The definition of girth of an undirected graph is defined as the length of the smallest cycle in the graph. Some directed graphs have no cycle (a directed path that stars and ends at the same vertex) but has two different directed paths between two vertices $v$ and $w$, say both paths go from $v$ to $w$. For a Cayley hash function that corresponds to a collision so it is desirable that the Cayley graph associated to the hash function to have large girth. How one can define the girth in a directed graph?
The girth for directed graphs is usually defined as the directed girth, that is, the minimum length of a directed cycle (or $\infty$ if no directed cycles exist). For instance, see
- Jørgen Bang-Jensen and Gregory Gutin, Digraphs: Theory, Algorithms and Applications (Second Edition), Springer Monographs in Mathematics. (The definition is given in chapter 1. Further properties of the girth are examined in section 8.4.)

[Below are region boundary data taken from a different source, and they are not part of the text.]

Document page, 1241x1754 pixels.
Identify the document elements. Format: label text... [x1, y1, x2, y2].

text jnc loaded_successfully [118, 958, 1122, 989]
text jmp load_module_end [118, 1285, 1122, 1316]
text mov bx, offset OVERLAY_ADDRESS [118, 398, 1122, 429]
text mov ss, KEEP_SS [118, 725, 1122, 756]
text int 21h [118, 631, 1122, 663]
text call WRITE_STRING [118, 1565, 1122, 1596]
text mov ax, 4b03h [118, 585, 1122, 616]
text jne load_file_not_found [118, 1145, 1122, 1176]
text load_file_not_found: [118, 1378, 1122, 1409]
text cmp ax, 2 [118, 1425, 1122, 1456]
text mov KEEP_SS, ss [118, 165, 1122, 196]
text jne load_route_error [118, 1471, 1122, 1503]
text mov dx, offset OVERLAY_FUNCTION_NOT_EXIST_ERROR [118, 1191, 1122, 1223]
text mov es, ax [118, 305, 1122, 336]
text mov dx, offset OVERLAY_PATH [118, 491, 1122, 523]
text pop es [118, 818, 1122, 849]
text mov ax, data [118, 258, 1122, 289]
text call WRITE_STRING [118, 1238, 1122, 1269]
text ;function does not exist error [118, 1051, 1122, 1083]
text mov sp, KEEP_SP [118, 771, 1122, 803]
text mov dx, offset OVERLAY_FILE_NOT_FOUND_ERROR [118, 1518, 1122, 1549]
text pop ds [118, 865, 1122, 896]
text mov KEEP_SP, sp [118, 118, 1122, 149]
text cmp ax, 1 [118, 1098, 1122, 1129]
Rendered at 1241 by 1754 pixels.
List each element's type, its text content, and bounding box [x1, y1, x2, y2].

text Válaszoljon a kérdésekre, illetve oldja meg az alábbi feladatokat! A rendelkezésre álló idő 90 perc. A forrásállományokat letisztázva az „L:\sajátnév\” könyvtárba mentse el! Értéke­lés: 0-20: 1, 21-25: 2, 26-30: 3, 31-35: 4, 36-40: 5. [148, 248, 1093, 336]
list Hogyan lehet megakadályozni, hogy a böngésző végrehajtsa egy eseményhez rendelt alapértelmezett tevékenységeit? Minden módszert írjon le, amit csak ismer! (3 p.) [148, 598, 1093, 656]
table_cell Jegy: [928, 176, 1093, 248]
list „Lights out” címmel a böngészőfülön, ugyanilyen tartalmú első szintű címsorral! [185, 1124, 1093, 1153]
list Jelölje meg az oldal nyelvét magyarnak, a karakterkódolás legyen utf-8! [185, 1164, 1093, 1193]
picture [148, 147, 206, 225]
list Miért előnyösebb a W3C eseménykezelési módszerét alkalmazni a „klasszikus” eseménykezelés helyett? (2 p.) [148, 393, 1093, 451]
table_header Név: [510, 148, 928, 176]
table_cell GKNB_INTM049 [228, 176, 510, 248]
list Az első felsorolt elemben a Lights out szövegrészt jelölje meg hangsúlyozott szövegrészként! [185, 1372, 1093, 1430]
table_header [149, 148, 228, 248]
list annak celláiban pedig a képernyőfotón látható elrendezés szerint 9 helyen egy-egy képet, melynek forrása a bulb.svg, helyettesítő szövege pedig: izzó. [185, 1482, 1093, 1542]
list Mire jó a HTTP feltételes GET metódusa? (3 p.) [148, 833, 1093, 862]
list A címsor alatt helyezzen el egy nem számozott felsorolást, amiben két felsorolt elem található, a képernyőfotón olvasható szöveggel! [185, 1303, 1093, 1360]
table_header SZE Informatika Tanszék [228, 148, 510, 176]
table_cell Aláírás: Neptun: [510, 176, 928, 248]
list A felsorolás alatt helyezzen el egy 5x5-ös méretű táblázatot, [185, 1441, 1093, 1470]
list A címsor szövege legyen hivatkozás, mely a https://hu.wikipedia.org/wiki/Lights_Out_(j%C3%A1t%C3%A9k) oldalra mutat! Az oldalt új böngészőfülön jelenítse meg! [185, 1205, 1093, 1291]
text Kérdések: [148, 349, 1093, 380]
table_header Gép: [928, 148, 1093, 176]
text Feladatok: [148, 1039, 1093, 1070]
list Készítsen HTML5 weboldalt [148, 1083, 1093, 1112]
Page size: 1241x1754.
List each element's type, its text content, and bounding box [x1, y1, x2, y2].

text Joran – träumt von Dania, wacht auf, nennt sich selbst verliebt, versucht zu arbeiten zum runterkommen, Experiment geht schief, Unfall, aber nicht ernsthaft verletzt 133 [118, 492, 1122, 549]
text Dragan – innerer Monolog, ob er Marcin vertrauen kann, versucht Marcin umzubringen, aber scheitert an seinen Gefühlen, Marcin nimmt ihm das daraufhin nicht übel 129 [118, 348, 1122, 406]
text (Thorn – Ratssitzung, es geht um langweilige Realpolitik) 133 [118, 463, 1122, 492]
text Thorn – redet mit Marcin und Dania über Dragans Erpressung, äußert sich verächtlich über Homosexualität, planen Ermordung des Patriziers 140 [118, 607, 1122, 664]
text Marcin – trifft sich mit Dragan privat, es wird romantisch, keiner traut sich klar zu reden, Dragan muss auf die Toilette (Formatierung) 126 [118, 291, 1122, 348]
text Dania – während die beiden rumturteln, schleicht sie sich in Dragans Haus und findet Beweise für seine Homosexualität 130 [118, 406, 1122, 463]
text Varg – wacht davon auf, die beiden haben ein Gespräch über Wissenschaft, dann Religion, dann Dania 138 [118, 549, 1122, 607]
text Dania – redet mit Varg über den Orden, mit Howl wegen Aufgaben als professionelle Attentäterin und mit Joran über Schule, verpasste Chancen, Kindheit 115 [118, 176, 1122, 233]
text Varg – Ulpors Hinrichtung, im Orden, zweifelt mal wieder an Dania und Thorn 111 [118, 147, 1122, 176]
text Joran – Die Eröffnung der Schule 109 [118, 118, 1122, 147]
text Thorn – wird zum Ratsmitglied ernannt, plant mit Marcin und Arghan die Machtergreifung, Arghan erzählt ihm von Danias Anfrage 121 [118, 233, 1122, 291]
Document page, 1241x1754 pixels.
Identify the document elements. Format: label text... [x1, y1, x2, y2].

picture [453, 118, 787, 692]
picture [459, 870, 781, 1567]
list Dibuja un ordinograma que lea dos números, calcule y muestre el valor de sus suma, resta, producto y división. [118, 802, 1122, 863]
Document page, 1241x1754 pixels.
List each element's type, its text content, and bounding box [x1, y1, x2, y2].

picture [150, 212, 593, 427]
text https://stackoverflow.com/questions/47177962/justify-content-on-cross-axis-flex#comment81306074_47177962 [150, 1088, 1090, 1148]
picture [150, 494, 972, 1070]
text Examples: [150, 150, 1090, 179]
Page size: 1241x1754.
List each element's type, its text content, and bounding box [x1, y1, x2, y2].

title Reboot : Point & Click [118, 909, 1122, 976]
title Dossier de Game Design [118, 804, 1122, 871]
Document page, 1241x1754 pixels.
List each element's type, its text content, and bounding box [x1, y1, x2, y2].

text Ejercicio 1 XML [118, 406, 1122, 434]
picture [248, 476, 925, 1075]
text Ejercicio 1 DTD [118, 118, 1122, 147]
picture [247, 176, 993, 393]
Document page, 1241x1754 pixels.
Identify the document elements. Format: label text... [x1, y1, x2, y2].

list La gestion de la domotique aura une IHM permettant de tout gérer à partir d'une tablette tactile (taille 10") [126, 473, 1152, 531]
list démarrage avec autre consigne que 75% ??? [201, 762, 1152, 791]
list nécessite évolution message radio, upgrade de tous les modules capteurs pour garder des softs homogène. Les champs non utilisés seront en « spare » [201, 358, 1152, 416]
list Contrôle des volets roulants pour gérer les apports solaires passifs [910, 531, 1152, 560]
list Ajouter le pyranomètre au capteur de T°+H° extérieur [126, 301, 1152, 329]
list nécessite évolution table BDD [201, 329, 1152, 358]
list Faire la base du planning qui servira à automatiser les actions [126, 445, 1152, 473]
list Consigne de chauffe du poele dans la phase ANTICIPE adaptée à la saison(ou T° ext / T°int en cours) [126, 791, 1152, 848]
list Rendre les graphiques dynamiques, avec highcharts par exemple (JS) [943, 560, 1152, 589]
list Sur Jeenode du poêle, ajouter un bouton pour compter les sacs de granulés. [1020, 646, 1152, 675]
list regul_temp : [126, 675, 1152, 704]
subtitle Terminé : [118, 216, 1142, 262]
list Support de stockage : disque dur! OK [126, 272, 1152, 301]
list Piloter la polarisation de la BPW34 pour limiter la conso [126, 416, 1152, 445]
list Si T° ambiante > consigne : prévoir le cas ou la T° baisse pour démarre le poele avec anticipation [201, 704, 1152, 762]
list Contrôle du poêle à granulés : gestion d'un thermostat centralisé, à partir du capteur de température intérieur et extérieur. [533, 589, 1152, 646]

For your purpose, the girth of a directed graph is not a very useful concept, as you are not interested in directed cycles but rather in vertex-disjoint paths with the same start and end vertices. You could consider the undirected girth of the graph (that is, the girth of the underlying undirected graph). I'm not entirely sure, but I think this doesn't show the exact information you want to see: the directed cycles are also included in this figure. Indeed it could happen that a graph has a small directed cycle but only very large vertex-disjoint paths with the same start and end vertices (or no such paths at all).